Noch nicht völlig rund – und einige offene Fragen
An anderen Stellen habe ich aber auch noch Verbesserungsbedarf gesehen. Manche Kampfanimationen wirkten beispielsweise noch etwas abgehackt und hakelig, Markierungen auf der aufrufbaren Karte waren nicht immer eindeutig zu erkennen und teilweise teilen sich mehrere Aktionen – etwa die Kamera und das Feuerzeug – dieselbe Taste, weswegen dann umständlich durchgeklickt werden muss. Ein praktisches Ringmenü zur Schnellauswahl habe ich jedenfalls nicht entdecken können.
Außerdem bleiben noch einige Fragen offen: Taugt die Story? Gibt es weitere lineare Missionen zwischen den Open-World-Arealen? Und motivieren die Adventure Points dauerhaft? Für die Beantwortung war die Preview-Zeit schlicht zu kurz und die Auswahl spielbarer Gebiete zu überschaubar. Bis zum Release des Spiels dauert es aber glücklicherweise nicht mehr allzu lang.
Indiana Jones und der Große Kreis erscheint am 9. Dezember 2024 zunächst für die Xbox Series X/S sowie den PC – auch direkt im Game Pass. Eine Umsetzung des Adventure-Action-Spiels für die PlayStation 5 soll im Frühjahr 2025 folgen.
Einschätzung der Redaktion
Tobias Veltin
@FrischerVeltin
Durch die letzten beiden Wolfenstein-Spiele war klar, dass MachineGames Ego-Shooter ganz gut kann. Bei einem deutlich weniger actiongeladenen Spiel wie Indiana Jones und der Große Kreis war ich allerdings skeptisch – zumindest vor meinem Anspieltermin. Der hat nämlich derart viel Laune gemacht, dass ich mir nicht vorstellen kann, dass MachineGames das fertige Spiel noch versemmelt.
Der Mix aus Nahkämpfen, Erkundung der Areale und einer teils filmreifen Präsentation wirkt schon ziemlich rund und auch wenn ich noch recht wenig vom Spiel gesehen habe, zeigt sich bereits, dass insbesondere das Lösen der Rätsel und das Entdecken von Geheimnissen in den (offenen) Gebieten der größte Reiz des neuen Indy-Spiels werden könnte. Die Ego-Perspektive ist dabei nicht hinderlich, sondern sorgt im Gegenteil meiner ersten Einschätzung nach für noch ein wenig mehr Atmosphäre.
Natürlich ist das nur ein erster Eindruck und vor allem das Adventure Point-System lässt mich noch etwas hadernd zurück, da das tatsächlich die einzigen Belohnungen im Spiel zu sein scheinen.
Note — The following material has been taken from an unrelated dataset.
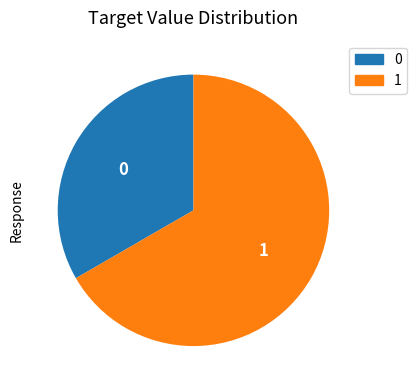

Is there a majority slice in this chart?

Yes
Andererseits sind sie auch nur Mittel zum Zweck und das Erkunden der Areale hat mir beim Anspielen schon so viel Spaß gemacht, dass mir die Punkte irgendwann egal waren.
Ich bin sehr zuversichtlich, dass wir Anfang Dezember ein ziemlich rundes Action-Adventure – pardon, Adventure-Action – spielen können. Ich werde dem Ruf des Abenteuers jedenfalls ganz sicher folgen.